Daniel und ich sind am gleichen Tag am Silbersee angekommen. An der Endstelle stieg ich aus der Straßenbahn. Der Himmel war weiß und die Sonne nur ein greller Fleck, der Silbersee eine Stahlplatte zwischen den Feldern. Ich ging über Kopfsteinpflaster auf das Krankenhaus zu und sagte dem alten Mann im Pförtnerhaus meinen Namen.
- Ich fange heute als Arzt hier an, sagte ich. Er klopfte mit dem Stift auf sein Kreuzworträtsel, die Fingernägel gelbbraun wie Milchkaffee.
- Figur der griechischen Mythologie. Kam der Sonne zu nah. Sechs Buchstaben, sagte er. Er goß Sahne in seinen Kaffee, rührte um und leckte den Löffel mit seiner braunen Zunge ab.
- Station siebenundzwanzig, sagte ich. - Das Haus ganz hinten durch. Die haben auch gerade einen Neuen bekommen, da müssen Sie nicht alleine anfangen, sagte er und schrieb die Buchstaben in die Kästchen. Ich ging die Pflastersteinstraße ins Krankenhausgelände hinein. Die Bäume waren noch kahl und sahen spröde aus. Ich ging in der Mitte der Straße. Das Haus am Ende der Straße war aus roten Backsteinen gebaut. Der Zaun ringsherum war höher als das Haus. Die Fenster waren gelbe Rechtecke mit schwarzen Gittern davor. Hinter mir hupte ein Auto. Ich trat zwischen die Bäume. Halten Sie Abstand, ich hab Freunde am Silbersee, stand auf der Heckscheibe. Das Auto hielt vor dem Backsteinhaus. Ein Mann stieg aus dem Auto und wartete.

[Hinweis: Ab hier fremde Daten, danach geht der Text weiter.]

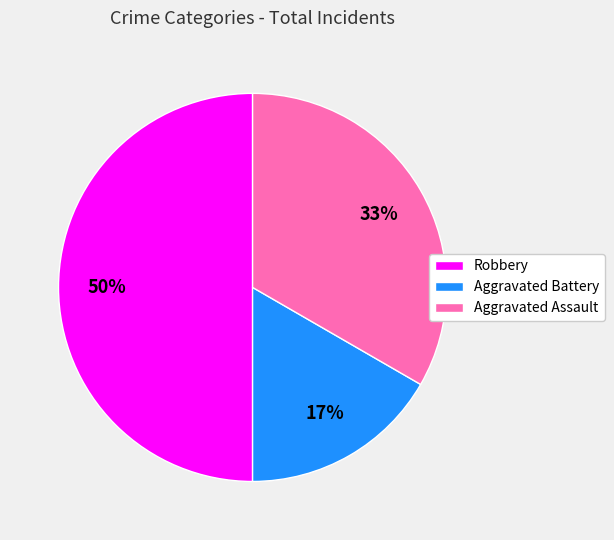

Is Aggravated Assault the majority of the pie?

No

- Keine Angst, Herr Doktor! Ich bin vor dem Zaun, ich tue Ihnen nichts! rief er. Mit jedem Schritt auf das Haus zu wurden die Drähte des Zauns kräftiger und die Maschen kleiner. Der Mann streckte mir die Hand hin, ich versuchte an ihm vorbei zu sehen, das Backsteinhaus war hinter dem Zaun verschwunden.
- Sie sind doch der neue Doktor, hat Tenne von der Schranke gesagt. Mein Name ist Gollner, ich bin der Stationspfleger. Sie kommen gerade richtig. Bin eben mit den Brötchen fürs Frühstück zurück. Ich nahm die Hand, sie war groß und feucht. Gollner hob mir den Plastikbeutel mit den Brötchen vors Gesicht. Er klingelte am Zaun.
- Keine Angst. Wir kriegen das schon hin, sagte er.